EPA Superfund Sites

Week 29 Viz

Posted by David Velleca on September 21, 2018

Data Storytelling and Dataviz Approach

I took a bit more time with this viz so I could get it just right. The data is well suited to mapping by plotting the Superfund sites on a map, and also a timeline, showing the number of sites by year. I decided to focus on creating a map. I could have made a very simple map, but when I started looking at this dataset, I was curious about how many sites were within my area. So I decided to tackle this question.
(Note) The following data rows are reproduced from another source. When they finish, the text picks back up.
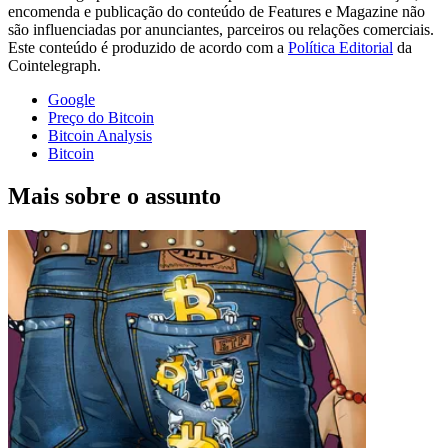
encomenda e publicação do conteúdo de Features e Magazine não
são influenciadas por anunciantes, parceiros ou relações comerciais.
Este conteúdo é produzido de acordo com a
Política Editorial
da
Cointelegraph.
Google
Preço do Bitcoin
Bitcoin Analysis
Bitcoin
Mais sobre o assunto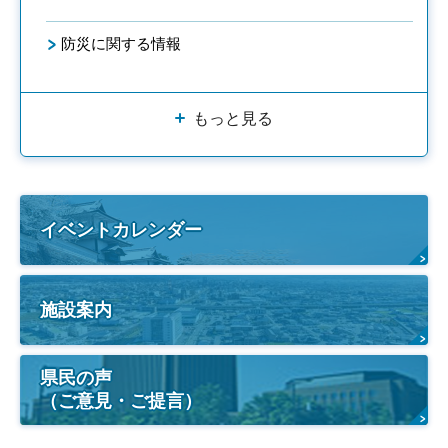
防災に関する情報
もっと見る
イベントカレンダー
施設案内
県民の声
（ご意見・ご提言）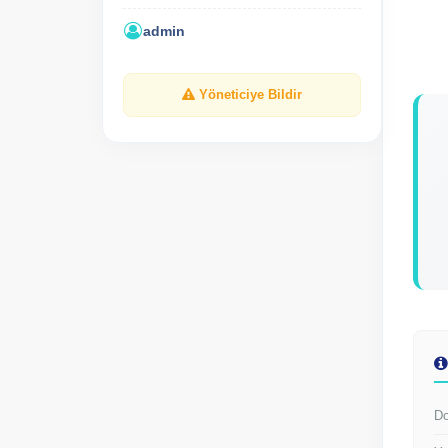
admin
Yöneticiye Bildir
Do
Initially, I was a bit stuck trying to figure out my approach. The distance calculation using great circle routes is prominent on the web, with Tableau even having a knowledge base article that references it. However, a lot of the examples that I saw relied on data blending. The problem that I was finding with that approach is that the blend acts like an inner join. Alternate approaches join the dataset to itself, but in both instances, this means that the list of possible locales to calculate a distance from is limited to the sites that exist in the main data source (the EPA data in this case).

I really wanted to be able to figure out the number of sites within a set radius for any zip code, so the blending just wasn't going to work. Instead, I joined my EPA dataset to a supplemental zip code dataset with a right join on zip code. This meant that I brought in all of my EPA data, while also bringing in a row for every zip code even when I didn't have it in my EPA data. This meant that I was going to have to deal with some null values, but more on that later.

Now that I had my data, the next step was to calculate the distance. The calculation requires two latitudes and longitudes - in this case, one for the sites, and one for the chosen location. I created a parameter that included all the zip codes, and used this to drive calcs for [Chosen Lat] and [Chosen Long]. The catch here is that the Chosen Lat and Long have to be available regardless of the data in my EPA data. If I had just used a simple calc like IF [Zip Code Parameter] = STR([Zip]) THEN [Lat2] END, I would only have a Chosen Latitude if the Site's Zip was the same as the input parameter. This isn't any better than the solution that uses blending.

Here's the magic - using a level of detail calculation, I could force the data to be available regardless of the site's zip. The calculation is actually pretty straight forward - {FIXED : AVG(IF [Zip Code Parameter] = STR([Zip]) THEN [Lat2] END)}. I duplicated the calculated field, adjusted for Longitude, and I was ready to calculate the distance. I won't go into that logic here, but if you're interested, check out this site.

I then created a parameter that allows the user to set their desired distance radius and created a Set, with the a Condition by formula where [Distance] <= [Distance Parameter], used this as the filter and I was done. I polished it off with a summary of the chosen locale and how many sites were in the distance range.

I mentioned above that I would come back to the nulls. I actually made the nulls work to my advantage. I was able to use ISNULL([Epa Id]) in several of the calculations I used to create my tooltips, drive my colors, and shapes on the map. If you'd like to see what I mean, take a look at the workbook in Tableau.

A few caveats here, for the benefit of my GIS expert friend who suggested I do this the right way with GIS software... The distances are approximate; the accuracy is better when a smaller radius is chosen; the sites' locations are based on their zip codes, which have the latitude and longitude at their approximate centers. For what I'm doing though, it's close enough.

I really enjoyed the challenge this week, and learned some things in the process. If you'd like to see what you can do with this week's dataset, create your viz and post your work to Tableau Public and Twitter with the hashtag #ThrowbackDataThursday, tagging @TThrowbackThurs. We'd really love to see what you can come up with!

Data Source

This week's dataset comes from the EPA. Please be sure to cite the source on your viz.